Traffic in Valhalla¶
Traffic data for routing engines can be divided into two different types:
- Historical traffic describes the typically observed speed on a road at a specific point in time. So e.g. the typical speed on a Monday morning at 8 o'clock.
- Live traffic describes the currently observed speed on a road according to the actual traffic situation.
Valhalla supports both types of traffic for all APIs, excluding multimodal costing. For more information about how to route with traffic data and time information, check the respective API documentation. In the following it will be explained how to integrate historical traffic data into the valhalla graph.
Graph Association¶
With OSM IDs¶
If the available traffic data is associated to OSM ways, these ways have to be mapped on valhallas internal graph ids to then add the traffic data to the routing graph. The valhalla tool valhalla_ways_to_edges can be used to generate a mapping from OSM way ids to the valhalla graph ids. An example for an way_edges.txt file created by the tool looks like this:
1175181586,1,112642252344
984719585,1,110964530744,1,112508034616,1,112843578936
<osm_way_id>,[<direction: 0 | 1>, <graph_id>]. Accordingly, the osm_way_id is mapped to multiple graph_id's. An graph_id can be converted to the required string format according to the to_string function of the class valhalla::baldr::GraphId, whose implementation can be found in the valhalla repository. The result is a string of the following form level/tile_id/id (e.g. 1/47701/130).
Historical Traffic¶
Valhalla requires the historical speed information in following CSV file format:
edge_id,freeflow_speed,constrained_speed,historical_speeds
1/47701/130,50,40,AQ0AAAAAAA...
1/47701/131,50,40,AQ0AAAAAAA...
The first three columns are required to assign historical traffic to an edge, while the historical_speeds column is optional for providing more detailed speed information. The edge_id column represents the internal graph_id of ways in the valhalla graph. Check the previous section to see how your data can be mapped on these graph_id's. The columns freeflow_speed represents the typical speed during night and constrained_speed is the typical speed during day (in km/h).

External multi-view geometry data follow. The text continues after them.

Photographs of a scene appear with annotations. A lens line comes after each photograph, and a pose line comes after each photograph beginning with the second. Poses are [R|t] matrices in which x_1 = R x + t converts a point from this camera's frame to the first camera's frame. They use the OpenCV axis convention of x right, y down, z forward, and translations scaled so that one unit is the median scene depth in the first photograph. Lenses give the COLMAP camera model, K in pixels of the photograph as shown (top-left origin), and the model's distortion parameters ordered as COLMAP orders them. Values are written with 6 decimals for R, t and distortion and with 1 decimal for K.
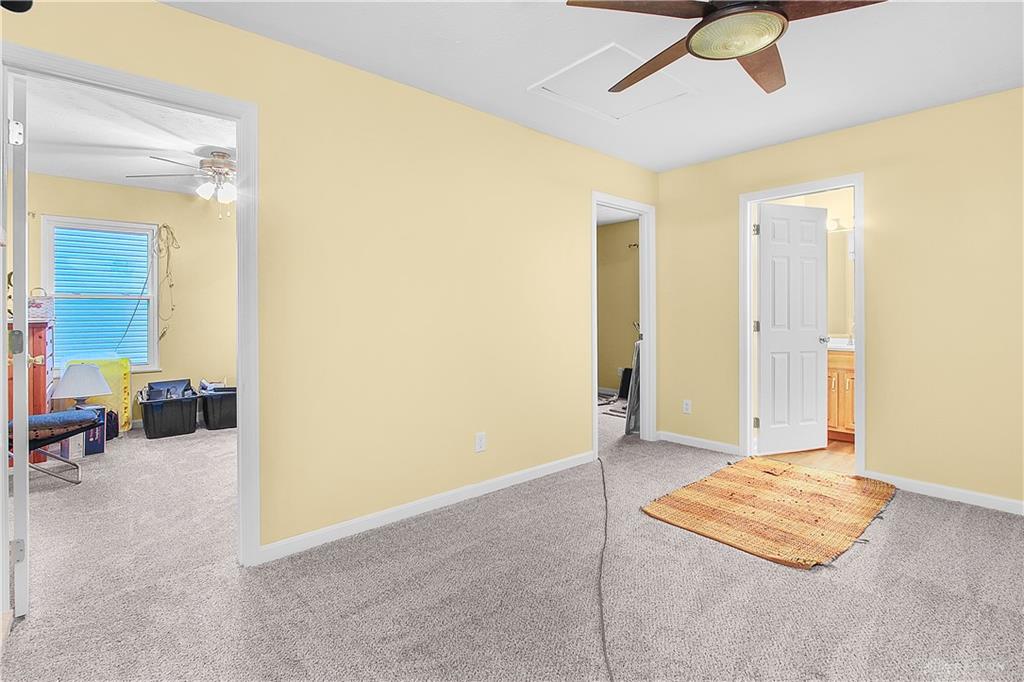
lens RADIAL K [[495.3, 0, 510.7], [0, 495.3, 314.6], [0, 0, 1]] dist [-0.012397, 0.000325]
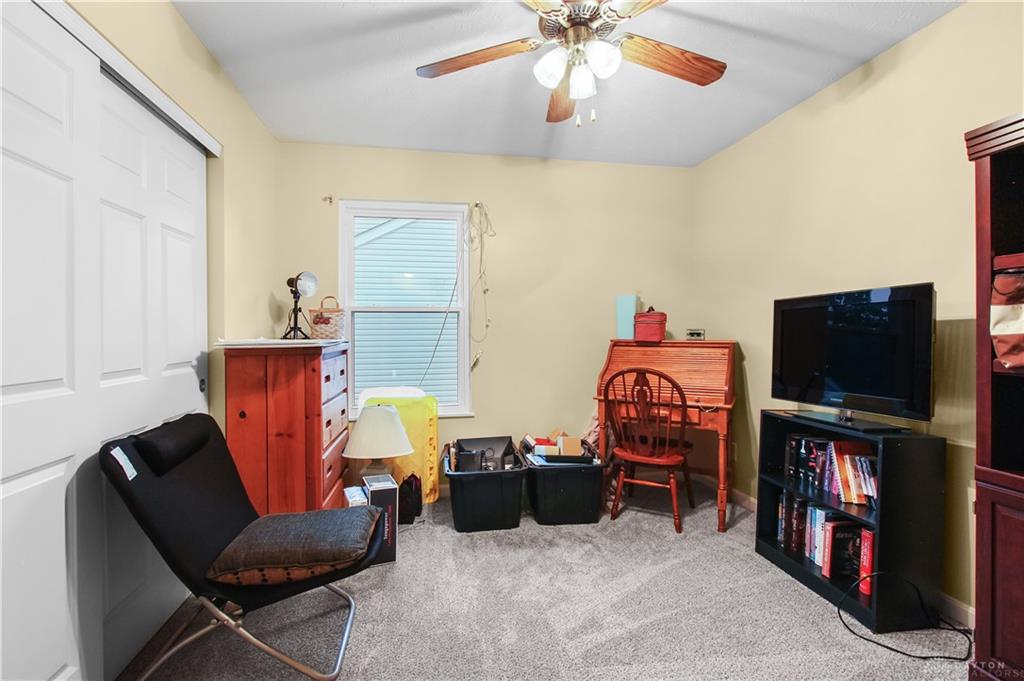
lens RADIAL K [[480.7, 0, 516.0], [0, 480.7, 348.6], [0, 0, 1]] dist [-0.011085, 0.001634]
pose [[0.862881, 0.014857, -0.505189, -0.341278], [0.000749, 0.999529, 0.030674, -0.000068], [0.505407, -0.026847, 0.862464, 0.481714]]
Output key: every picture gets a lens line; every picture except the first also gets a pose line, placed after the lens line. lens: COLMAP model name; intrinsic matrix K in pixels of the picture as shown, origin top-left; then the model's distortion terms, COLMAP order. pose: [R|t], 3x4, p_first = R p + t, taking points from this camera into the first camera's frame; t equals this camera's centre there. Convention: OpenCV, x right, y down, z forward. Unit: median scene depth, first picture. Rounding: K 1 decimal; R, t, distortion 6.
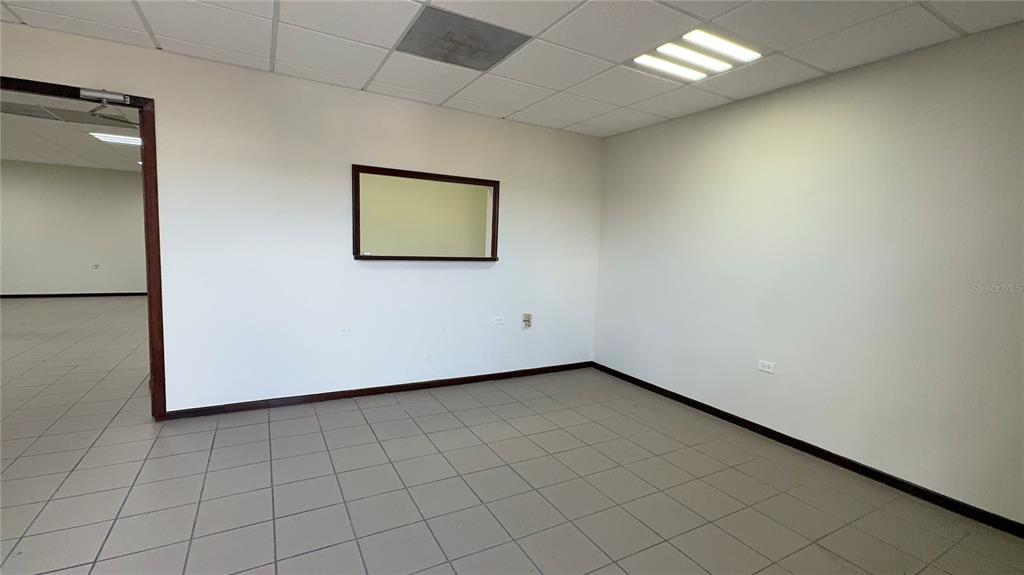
lens RADIAL K [[442.4, 0, 509.4], [0, 442.4, 282.6], [0, 0, 1]] dist [0.004829, 0.001218]
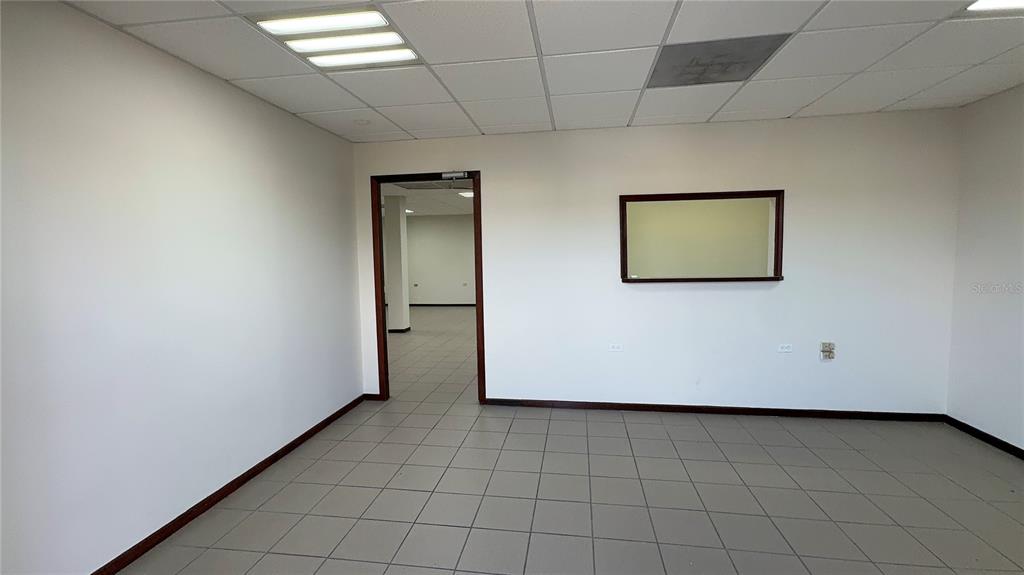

The historical_speeds column contains more detailed information about how the traffic on a segment changes over the week. It requires the estimated speed (in km/h) of a road segment in 5 minute intervals covering a whole week. This leads to a total of 2016 speed values per road segment, which should start at Sunday 0:00. The historical_speeds column contains an DCT-II encoded version of the 2016 speed values. It can be obtained by using functions whose implementation can be found in the valhalla source code. First compress_speed_buckets(const float* speeds) can be called to obtain an array of coefficients. In a next step encode_compressed_speeds(const int16_t* coefficients) can be used to convert these to the string encoded version of the speed values, which can be put into the CSV-file.
Finally, the speed of each way has to be put into the correct place in a folder hierarchy. This folder hierarch should look similar to valhalla’s tile hierarchy. An example tile hierarchy could look like this:
.
|-- 0
| `-- 003
| `-- 015.gph
|-- 1
| `-- 047
| `-- 701.gph
The traffic folder structure, containing the traffic CSV files, should accordingly look like this:
.
|-- 0
| `-- 003
| `-- 015.csv
|-- 1
| `-- 047
| `-- 701.csv
If a way's information is found in 0/003/015.gph, then its matching speed values have to be saved in 0/003/015.csv. To find the path in the tile hierarchy to save a speed value in, the function GraphTile::FileSuffixcan be used to obtain the path from a graph_id. Its implementation can be found in the valhalla source code.
In a last step, the traffic data has to be added to the routing graph. This can be done by using the valhalla_add_predicted_traffic tool. Its parameter -t can be used to hand over the folder which contains the traffic CSV files.